Data events record data plane operations — S3 GetObject/PutObject/DeleteObject, Lambda Invoke, DynamoDB GetItem/PutItem. These generate massive volume for busy services. An S3 bucket serving a few thousand requests per day can produce millions of data events per month. Pricing is $0.10 per 100,000 data events. Be selective about which resources to enable data events on. Amazon Bedrock InvokeModel calls are also recorded as data events — enabling them lets you audit exactly which IAM principal called which model and when, which complements the IAM-based Bedrock cost allocation via CUR 2.0 for a complete picture of AI spend and access.

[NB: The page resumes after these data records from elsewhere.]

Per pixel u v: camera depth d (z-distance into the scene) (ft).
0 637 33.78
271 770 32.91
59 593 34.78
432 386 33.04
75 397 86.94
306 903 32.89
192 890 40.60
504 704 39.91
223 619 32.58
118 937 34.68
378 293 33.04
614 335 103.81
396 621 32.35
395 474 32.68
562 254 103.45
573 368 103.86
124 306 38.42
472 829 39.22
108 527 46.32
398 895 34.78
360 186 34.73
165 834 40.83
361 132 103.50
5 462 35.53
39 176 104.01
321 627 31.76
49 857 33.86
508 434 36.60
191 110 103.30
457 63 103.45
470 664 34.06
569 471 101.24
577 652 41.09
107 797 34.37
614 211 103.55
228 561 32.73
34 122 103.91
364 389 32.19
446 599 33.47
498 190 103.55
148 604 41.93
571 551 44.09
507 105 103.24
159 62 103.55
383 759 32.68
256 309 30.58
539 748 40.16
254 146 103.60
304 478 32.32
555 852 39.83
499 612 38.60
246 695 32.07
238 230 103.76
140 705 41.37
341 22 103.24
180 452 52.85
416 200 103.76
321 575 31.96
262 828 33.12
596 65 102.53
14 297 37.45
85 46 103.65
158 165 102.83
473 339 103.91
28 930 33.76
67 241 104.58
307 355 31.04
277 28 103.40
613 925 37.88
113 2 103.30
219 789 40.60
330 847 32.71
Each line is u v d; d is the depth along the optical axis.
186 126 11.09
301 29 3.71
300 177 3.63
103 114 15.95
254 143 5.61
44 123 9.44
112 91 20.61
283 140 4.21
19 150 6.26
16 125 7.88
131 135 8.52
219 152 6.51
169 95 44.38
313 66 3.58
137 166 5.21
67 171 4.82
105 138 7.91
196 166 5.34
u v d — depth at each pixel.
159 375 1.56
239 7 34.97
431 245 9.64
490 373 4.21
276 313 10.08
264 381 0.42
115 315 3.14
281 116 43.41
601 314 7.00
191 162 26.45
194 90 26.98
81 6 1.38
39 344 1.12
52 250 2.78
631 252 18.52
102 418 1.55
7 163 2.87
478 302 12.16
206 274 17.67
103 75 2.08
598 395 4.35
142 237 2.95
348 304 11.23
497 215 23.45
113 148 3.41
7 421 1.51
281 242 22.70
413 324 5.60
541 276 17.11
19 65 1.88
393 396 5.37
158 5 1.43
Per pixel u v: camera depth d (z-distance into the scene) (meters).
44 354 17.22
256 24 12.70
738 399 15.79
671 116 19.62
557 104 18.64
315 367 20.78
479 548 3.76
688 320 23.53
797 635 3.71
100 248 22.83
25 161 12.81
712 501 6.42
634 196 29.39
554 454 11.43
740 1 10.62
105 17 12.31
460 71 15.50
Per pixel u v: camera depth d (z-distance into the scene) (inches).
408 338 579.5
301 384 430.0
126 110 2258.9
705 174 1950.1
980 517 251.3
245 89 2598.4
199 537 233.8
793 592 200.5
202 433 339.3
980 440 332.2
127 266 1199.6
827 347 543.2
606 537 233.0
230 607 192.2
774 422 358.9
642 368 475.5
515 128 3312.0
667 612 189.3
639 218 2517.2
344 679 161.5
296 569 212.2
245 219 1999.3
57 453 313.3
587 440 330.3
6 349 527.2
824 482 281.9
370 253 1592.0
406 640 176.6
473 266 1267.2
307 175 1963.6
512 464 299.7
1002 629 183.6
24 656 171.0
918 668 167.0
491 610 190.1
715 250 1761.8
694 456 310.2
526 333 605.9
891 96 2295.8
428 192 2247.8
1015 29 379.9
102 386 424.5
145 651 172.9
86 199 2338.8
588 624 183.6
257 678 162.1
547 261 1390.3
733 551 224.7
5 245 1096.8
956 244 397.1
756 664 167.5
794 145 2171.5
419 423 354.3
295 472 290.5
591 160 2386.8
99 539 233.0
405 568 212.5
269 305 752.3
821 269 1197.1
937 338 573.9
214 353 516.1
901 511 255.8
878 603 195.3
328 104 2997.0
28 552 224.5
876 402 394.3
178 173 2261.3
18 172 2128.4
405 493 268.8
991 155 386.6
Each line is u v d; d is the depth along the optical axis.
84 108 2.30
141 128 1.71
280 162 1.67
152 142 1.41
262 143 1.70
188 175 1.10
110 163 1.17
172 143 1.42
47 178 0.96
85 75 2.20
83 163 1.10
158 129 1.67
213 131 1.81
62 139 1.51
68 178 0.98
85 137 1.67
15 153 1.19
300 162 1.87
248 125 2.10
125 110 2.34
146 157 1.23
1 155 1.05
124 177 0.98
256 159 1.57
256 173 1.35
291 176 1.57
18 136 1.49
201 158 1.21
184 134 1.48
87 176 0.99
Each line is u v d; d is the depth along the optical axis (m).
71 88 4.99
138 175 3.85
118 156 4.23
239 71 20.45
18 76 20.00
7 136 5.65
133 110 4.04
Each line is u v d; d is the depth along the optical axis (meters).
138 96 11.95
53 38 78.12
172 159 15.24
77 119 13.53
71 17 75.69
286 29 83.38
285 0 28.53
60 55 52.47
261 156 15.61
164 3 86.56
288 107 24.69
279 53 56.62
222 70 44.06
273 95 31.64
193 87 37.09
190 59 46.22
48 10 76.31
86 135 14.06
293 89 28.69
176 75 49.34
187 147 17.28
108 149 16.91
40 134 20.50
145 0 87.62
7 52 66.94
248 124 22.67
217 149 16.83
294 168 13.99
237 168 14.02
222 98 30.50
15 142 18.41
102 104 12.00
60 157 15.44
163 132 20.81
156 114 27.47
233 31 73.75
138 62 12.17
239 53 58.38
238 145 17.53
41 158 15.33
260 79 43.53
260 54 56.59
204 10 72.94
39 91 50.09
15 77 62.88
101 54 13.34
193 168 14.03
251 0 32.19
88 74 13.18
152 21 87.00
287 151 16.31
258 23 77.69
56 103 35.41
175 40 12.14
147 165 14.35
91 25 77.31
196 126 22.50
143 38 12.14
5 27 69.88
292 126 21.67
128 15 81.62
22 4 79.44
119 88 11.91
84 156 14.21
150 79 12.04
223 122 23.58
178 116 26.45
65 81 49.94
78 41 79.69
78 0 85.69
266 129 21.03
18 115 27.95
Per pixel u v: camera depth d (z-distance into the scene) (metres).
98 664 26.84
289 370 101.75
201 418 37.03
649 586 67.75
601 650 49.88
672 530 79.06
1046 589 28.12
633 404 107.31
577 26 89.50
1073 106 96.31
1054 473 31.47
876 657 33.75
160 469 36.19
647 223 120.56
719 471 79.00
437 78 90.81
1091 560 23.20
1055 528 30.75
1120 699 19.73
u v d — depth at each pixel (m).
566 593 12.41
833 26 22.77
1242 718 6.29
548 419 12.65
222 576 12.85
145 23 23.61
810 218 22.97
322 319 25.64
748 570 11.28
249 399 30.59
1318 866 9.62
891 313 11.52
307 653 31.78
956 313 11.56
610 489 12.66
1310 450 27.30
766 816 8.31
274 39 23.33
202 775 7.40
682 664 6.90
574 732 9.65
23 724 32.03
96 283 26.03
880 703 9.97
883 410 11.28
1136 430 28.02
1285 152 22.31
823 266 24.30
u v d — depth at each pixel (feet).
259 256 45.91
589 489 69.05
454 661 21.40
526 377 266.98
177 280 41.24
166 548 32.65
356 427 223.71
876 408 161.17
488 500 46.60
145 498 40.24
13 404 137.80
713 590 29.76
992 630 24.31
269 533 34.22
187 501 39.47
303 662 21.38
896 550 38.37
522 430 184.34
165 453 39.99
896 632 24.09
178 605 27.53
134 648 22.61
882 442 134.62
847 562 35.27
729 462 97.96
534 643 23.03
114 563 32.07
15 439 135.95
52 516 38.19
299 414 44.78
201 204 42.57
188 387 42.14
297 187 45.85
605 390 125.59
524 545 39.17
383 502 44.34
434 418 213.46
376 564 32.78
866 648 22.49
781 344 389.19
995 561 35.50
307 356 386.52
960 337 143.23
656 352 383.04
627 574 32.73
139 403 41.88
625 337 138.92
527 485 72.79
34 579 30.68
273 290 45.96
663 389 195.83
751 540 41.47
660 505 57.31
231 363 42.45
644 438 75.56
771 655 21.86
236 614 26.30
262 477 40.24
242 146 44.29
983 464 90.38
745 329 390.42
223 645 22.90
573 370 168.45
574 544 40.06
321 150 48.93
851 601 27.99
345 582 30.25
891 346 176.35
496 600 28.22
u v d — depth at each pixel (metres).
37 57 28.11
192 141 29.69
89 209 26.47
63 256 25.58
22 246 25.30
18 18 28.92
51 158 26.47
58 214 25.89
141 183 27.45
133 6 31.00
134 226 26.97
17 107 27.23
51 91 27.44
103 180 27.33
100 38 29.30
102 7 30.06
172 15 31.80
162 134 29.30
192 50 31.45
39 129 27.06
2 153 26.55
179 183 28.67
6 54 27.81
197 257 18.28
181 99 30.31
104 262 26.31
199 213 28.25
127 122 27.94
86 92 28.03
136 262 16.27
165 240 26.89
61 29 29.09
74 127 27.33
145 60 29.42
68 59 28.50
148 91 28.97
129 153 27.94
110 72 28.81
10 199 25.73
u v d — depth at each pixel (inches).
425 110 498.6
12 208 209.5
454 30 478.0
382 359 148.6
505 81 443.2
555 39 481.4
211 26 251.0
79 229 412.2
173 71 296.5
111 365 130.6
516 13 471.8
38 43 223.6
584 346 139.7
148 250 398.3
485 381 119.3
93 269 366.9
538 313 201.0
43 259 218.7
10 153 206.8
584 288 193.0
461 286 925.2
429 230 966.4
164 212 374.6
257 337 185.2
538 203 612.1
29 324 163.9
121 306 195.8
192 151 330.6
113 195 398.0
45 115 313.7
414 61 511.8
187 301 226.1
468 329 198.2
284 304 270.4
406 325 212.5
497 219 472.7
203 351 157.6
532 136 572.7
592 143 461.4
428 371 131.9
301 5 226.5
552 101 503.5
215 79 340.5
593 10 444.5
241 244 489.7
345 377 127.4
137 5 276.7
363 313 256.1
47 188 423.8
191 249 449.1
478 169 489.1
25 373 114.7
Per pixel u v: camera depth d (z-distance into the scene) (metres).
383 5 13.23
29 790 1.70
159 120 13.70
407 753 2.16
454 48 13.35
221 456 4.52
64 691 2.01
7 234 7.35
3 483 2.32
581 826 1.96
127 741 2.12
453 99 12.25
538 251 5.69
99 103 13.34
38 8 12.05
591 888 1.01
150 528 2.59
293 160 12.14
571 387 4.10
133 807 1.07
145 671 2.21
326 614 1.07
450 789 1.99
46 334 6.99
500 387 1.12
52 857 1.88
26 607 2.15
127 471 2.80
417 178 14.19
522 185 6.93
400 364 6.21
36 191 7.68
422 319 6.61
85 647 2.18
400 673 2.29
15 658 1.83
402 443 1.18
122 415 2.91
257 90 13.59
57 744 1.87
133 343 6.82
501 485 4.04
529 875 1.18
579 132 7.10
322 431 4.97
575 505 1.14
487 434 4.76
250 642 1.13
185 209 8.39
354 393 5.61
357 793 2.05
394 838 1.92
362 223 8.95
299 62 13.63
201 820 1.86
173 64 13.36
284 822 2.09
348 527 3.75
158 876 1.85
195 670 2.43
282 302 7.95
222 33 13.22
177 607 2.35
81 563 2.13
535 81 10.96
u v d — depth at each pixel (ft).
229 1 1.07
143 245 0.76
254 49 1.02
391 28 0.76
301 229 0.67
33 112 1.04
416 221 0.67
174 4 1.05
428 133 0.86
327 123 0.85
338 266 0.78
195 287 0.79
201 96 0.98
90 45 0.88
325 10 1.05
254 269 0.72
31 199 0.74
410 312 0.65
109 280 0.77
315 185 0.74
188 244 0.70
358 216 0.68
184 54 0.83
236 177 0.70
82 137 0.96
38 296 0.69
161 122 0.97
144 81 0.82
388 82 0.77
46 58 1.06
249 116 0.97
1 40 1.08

CloudTrail Insights detect unusual API call rates and error rates compared to historical baselines. When a deployment accidentally runs aws s3 rm --recursive 1,000 times more than normal, Insights fires. It costs $0.35 per 100,000 write management events analyzed.

Creating a Proper Trail

The AWS-created default trail isn’t enough for security. Create an organization-level or multi-region trail manually with proper controls:

# Create an S3 bucket for trail logs with versioning and access logging
aws s3 mb s3://my-cloudtrail-logs-${ACCOUNT_ID}

# Enable versioning (protects against accidental deletion)
aws s3api put-bucket-versioning \
  --bucket my-cloudtrail-logs-${ACCOUNT_ID} \
  --versioning-configuration Status=Enabled

# Bucket policy required by CloudTrail
cat > /tmp/cloudtrail-bucket-policy.json << 'EOF'
{
  "Version": "2012-10-17",
  "Statement": [
    {
      "Sid": "AWSCloudTrailAclCheck",
      "Effect": "Allow",
      "Principal": {"Service": "cloudtrail.amazonaws.com"},
      "Action": "s3:GetBucketAcl",
      "Resource": "arn:aws:s3:::my-cloudtrail-logs-ACCOUNT_ID"
    },
    {
      "Sid": "AWSCloudTrailWrite",
      "Effect": "Allow",
      "Principal": {"Service": "cloudtrail.amazonaws.com"},
      "Action": "s3:PutObject",
      "Resource": "arn:aws:s3:::my-cloudtrail-logs-ACCOUNT_ID/AWSLogs/ACCOUNT_ID/*",
      "Condition": {
        "StringEquals": {"s3:x-amz-acl": "bucket-owner-full-control"}
      }
    }
  ]
}
EOF

aws s3api put-bucket-policy \
  --bucket my-cloudtrail-logs-${ACCOUNT_ID} \
  --policy file:///tmp/cloudtrail-bucket-policy.json

# Create the trail
aws cloudtrail create-trail \
  --name main-trail \
  --s3-bucket-name my-cloudtrail-logs-${ACCOUNT_ID} \
  --is-multi-region-trail \
  --include-global-service-events \
  --enable-log-file-validation \
  --kms-key-id arn:aws:kms:us-east-1:${ACCOUNT_ID}:key/YOUR-KEY-ID \
  --cloud-watch-logs-log-group-arn arn:aws:logs:us-east-1:${ACCOUNT_ID}:log-group:CloudTrail/main-trail:* \
  --cloud-watch-logs-role-arn arn:aws:iam::${ACCOUNT_ID}:role/CloudTrailCWLogsRole

# Start logging
aws cloudtrail start-logging --name main-trail

--is-multi-region-trail captures events from all regions in a single trail. Without this, API calls in us-west-2 aren’t captured if your trail is in us-east-1. --include-global-service-events captures IAM, STS, and CloudFront events which are global and not tied to a specific region.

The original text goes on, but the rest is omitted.